(Records drawn from a data source)
▬▬▬▬▬▬
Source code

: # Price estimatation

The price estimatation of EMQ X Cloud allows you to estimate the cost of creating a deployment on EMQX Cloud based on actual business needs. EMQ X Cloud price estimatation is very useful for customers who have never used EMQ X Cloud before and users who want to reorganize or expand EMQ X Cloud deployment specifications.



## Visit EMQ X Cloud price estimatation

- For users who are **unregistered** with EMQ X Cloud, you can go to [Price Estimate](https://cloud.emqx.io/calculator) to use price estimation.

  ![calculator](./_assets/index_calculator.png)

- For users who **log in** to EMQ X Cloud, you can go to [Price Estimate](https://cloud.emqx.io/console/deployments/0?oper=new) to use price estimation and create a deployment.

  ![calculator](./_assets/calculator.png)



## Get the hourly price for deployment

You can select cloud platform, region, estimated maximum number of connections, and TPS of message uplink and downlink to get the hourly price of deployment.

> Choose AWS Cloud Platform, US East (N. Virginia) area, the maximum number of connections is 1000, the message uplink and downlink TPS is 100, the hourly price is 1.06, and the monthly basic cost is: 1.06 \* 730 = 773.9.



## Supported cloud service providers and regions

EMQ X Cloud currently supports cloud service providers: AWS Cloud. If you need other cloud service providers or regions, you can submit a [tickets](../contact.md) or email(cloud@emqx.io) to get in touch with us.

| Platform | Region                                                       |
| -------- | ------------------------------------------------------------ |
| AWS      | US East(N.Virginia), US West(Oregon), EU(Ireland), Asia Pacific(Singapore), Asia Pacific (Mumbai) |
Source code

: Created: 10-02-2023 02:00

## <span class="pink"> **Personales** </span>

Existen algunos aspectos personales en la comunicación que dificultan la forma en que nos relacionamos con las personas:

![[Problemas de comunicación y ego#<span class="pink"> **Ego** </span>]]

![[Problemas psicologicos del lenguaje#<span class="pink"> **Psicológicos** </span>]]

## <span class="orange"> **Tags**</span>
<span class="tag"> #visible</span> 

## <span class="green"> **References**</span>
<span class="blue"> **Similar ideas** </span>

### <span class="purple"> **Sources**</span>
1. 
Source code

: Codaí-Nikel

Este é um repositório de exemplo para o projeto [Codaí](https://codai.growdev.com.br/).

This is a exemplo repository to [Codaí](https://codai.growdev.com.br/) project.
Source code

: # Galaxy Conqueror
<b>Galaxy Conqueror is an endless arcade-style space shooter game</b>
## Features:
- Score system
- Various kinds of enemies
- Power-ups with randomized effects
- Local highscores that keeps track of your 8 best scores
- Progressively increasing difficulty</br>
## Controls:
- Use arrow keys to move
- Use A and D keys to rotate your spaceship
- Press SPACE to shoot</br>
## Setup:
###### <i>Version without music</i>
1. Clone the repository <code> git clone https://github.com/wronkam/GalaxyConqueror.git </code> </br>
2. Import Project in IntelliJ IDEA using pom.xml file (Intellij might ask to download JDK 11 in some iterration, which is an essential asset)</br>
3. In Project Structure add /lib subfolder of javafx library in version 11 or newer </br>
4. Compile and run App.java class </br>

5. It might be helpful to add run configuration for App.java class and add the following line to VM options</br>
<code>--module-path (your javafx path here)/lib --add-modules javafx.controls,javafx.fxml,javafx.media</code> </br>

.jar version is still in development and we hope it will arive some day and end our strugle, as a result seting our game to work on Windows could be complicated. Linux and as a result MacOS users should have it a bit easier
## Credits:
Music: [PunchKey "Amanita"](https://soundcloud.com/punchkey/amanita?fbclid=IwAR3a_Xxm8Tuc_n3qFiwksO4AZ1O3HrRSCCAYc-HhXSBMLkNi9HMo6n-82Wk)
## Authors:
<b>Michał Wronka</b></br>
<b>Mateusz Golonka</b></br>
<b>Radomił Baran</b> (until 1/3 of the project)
▬▬▬▬▬▬
Goal of the exercise: Reproduce the source text of each item above verbatim, with no changes.

Result for this task:
Source code

: # Price estimatation

The price estimatation of EMQ X Cloud allows you to estimate the cost of creating a deployment on EMQX Cloud based on actual business needs. EMQ X Cloud price estimatation is very useful for customers who have never used EMQ X Cloud before and users who want to reorganize or expand EMQ X Cloud deployment specifications.



## Visit EMQ X Cloud price estimatation

- For users who are **unregistered** with EMQ X Cloud, you can go to [Price Estimate](https://cloud.emqx.io/calculator) to use price estimation.

  ![calculator](./_assets/index_calculator.png)

- For users who **log in** to EMQ X Cloud, you can go to [Price Estimate](https://cloud.emqx.io/console/deployments/0?oper=new) to use price estimation and create a deployment.

  ![calculator](./_assets/calculator.png)



## Get the hourly price for deployment

You can select cloud platform, region, estimated maximum number of connections, and TPS of message uplink and downlink to get the hourly price of deployment.

> Choose AWS Cloud Platform, US East (N. Virginia) area, the maximum number of connections is 1000, the message uplink and downlink TPS is 100, the hourly price is 1.06, and the monthly basic cost is: 1.06 \* 730 = 773.9.



## Supported cloud service providers and regions

EMQ X Cloud currently supports cloud service providers: AWS Cloud. If you need other cloud service providers or regions, you can submit a [tickets](../contact.md) or email(cloud@emqx.io) to get in touch with us.

| Platform | Region                                                       |
| -------- | ------------------------------------------------------------ |
| AWS      | US East(N.Virginia), US West(Oregon), EU(Ireland), Asia Pacific(Singapore), Asia Pacific (Mumbai) |
Source code

: Created: 10-02-2023 02:00

## <span class="pink"> **Personales** </span>

Existen algunos aspectos personales en la comunicación que dificultan la forma en que nos relacionamos con las personas:

![[Problemas de comunicación y ego#<span class="pink"> **Ego** </span>]]

![[Problemas psicologicos del lenguaje#<span class="pink"> **Psicológicos** </span>]]

## <span class="orange"> **Tags**</span>
<span class="tag"> #visible</span> 

## <span class="green"> **References**</span>
<span class="blue"> **Similar ideas** </span>

### <span class="purple"> **Sources**</span>
1. 
Source code

: Codaí-Nikel

Este é um repositório de exemplo para o projeto [Codaí](https://codai.growdev.com.br/).

This is a exemplo repository to [Codaí](https://codai.growdev.com.br/) project.
Source code

: # Galaxy Conqueror
<b>Galaxy Conqueror is an endless arcade-style space shooter game</b>
## Features:
- Score system
- Various kinds of enemies
- Power-ups with randomized effects
- Local highscores that keeps track of your 8 best scores
- Progressively increasing difficulty</br>
## Controls:
- Use arrow keys to move
- Use A and D keys to rotate your spaceship
- Press SPACE to shoot</br>
## Setup:
###### <i>Version without music</i>
1. Clone the repository <code> git clone https://github.com/wronkam/GalaxyConqueror.git </code> </br>
2. Import Project in IntelliJ IDEA using pom.xml file (Intellij might ask to download JDK 11 in some iterration, which is an essential asset)</br>
3. In Project Structure add /lib subfolder of javafx library in version 11 or newer </br>
4. Compile and run App.java class </br>

5. It might be helpful to add run configuration for App.java class and add the following line to VM options</br>
<code>--module-path (your javafx path here)/lib --add-modules javafx.controls,javafx.fxml,javafx.media</code> </br>

.jar version is still in development and we hope it will arive some day and end our strugle, as a result seting our game to work on Windows could be complicated. Linux and as a result MacOS users should have it a bit easier
## Credits:
Music: [PunchKey "Amanita"](https://soundcloud.com/punchkey/amanita?fbclid=IwAR3a_Xxm8Tuc_n3qFiwksO4AZ1O3HrRSCCAYc-HhXSBMLkNi9HMo6n-82Wk)
## Authors:
<b>Michał Wronka</b></br>
<b>Mateusz Golonka</b></br>
<b>Radomił Baran</b> (until 1/3 of the project)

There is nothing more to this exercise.